#### [MATERIAL FOR THIS TASK]
-----

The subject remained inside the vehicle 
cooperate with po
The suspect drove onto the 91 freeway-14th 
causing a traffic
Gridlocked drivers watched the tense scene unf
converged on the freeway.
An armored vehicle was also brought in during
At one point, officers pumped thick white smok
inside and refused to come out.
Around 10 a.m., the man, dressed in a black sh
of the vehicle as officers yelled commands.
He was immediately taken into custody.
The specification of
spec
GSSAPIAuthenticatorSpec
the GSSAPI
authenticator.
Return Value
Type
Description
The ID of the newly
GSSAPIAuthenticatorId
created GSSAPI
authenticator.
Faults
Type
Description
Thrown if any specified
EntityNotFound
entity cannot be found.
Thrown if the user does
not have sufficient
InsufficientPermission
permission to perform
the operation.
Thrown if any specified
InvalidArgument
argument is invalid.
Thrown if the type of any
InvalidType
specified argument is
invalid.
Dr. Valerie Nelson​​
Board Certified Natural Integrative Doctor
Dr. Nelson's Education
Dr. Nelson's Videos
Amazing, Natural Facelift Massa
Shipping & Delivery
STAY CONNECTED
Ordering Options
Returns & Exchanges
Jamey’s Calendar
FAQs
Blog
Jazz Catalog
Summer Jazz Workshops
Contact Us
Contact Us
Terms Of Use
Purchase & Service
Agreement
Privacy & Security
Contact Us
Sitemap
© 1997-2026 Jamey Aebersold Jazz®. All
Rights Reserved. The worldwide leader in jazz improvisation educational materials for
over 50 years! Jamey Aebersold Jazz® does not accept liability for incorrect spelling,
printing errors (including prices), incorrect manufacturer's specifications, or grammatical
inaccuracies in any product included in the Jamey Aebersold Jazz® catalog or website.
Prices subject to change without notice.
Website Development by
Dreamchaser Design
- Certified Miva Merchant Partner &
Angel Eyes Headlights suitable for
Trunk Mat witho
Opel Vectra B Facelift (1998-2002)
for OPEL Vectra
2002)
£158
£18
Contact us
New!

-----

#### [WHAT THE TASK REQUIRES]
Take the data from its first line through the line containing "inside and refused to come out." and write those lines out again, switching "vehicle" to "car" and leaving everything else as it is.

#### [OUTPUT FOR THIS TASK]
The subject remained inside the car 
cooperate with po
The suspect drove onto the 91 freeway-14th 
causing a traffic
Gridlocked drivers watched the tense scene unf
converged on the freeway.
An armored car was also brought in during
At one point, officers pumped thick white smok
inside and refused to come out.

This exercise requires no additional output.